The third performance space I've attended at Pitlochry Festival Theatre this week is outdoors in the Explorers Garden against the backdrop of the River Tummel and the hills behind through the trees. It's referred to as the Amphitheatre, although the seating only surrounds half of the circular wooden stage. Cushions are provided for those who haven't brought their own, but the wooden seats are certainly no less comfortable than those at one of my local theatres.

The performance is an adaptation of the first Sherlock Holmes story by Arthur Conan Doyle in which the great detective first meets his friend and biographer, Dr John Watson, told by just two actors and an apparently random collection of props and scenery. This has become a common style of comic play, where a familiar old novel is performed frantically for laughs with lots of doubling and trebling of roles and slapstick and disputes between the performers, and there is certainly plenty of this in Lesley Hart's adaptation and Marc Small's production, but there is something else going on here as well.

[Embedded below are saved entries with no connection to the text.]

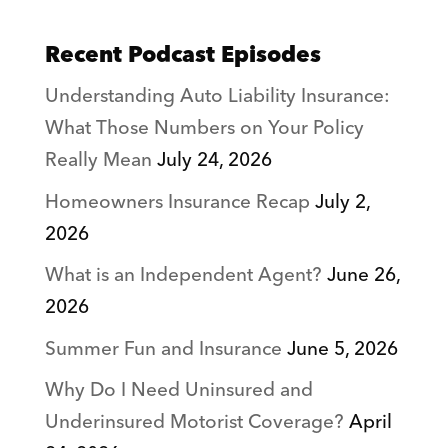
Recent Podcast Episodes
Understanding Auto Liability Insurance:
What Those Numbers on Your Policy
Really Mean
July 24, 2026
Homeowners Insurance Recap
July 2,
2026
What is an Independent Agent?
June 26,
2026
Summer Fun and Insurance
June 5, 2026
Why Do I Need Uninsured and
Underinsured Motorist Coverage?
April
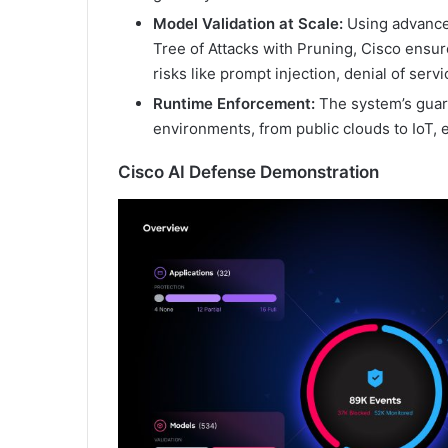
Model Validation at Scale:
Using advance
Tree of Attacks with Pruning, Cisco ensur
risks like prompt injection, denial of serv
Runtime Enforcement:
The system’s guard
environments, from public clouds to IoT, e
Cisco AI Defense Demonstration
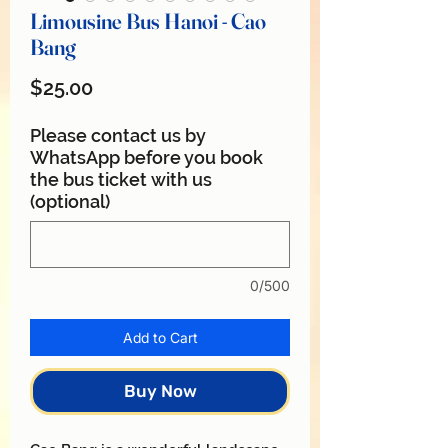
Limousine Bus Hanoi - Cao
Bang
Price
$25.00
Please contact us by
WhatsApp before you book
the bus ticket with us
(optional)
0/500
Add to Cart
Buy Now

It begins with Harry (Deirdre Davis) and Ash (Ben Stock) preparing to perform the story, but she stops and remarks on a flock of starlings, which he dismisses until he latches on and joins in the fantasy. The play within the play starts with Harry playing both Holmes and Watson, the two almost indistinguishable except Holmes wears his famous deerstalker, which Ash sometimes holds up at head level for Harry as Watson to speak to. Ash plays the landlady, Inspector Lestrade, a constable and anyone else who drifts into the story, until he demands to play Watson. Harry objects on the basis that Ash is/was a doctor, whereas Harry is/was a professional actor, but Ash says, "we're two people stranded on a blasted rock—it's not Covent bloody Garden!"

It gradually becomes clear that we are in some post-climate-change-apocalypse scenario, where society has broken down and these two lonely people re-enact this story, and possibly others, to pass the time—and that Harry is gravely ill.

The existential drama of two people stuck in a loop of performing the same theatrical rituals reminded me of Enda Walsh's The Walworth Farce, and possibly even of Godot, but it doesn't have the same weight or substance to it, and the humour and knockabout routines, while they often work well enough, aren't as frantic or as inventive as many similar comic adaptations. For a performance of less than an hour, it is trying to do too many things for any of them to really shine or to show why they are all in the same show.

However, the performances from Davis and Stock are always engaging, sometimes funny and often make you feel for characters that are fairly thinly drawn, so it's still a pleasant way to pass an hour in the afternoon in such beautiful surroundings, especially if the weather is as nice as it was when we saw it.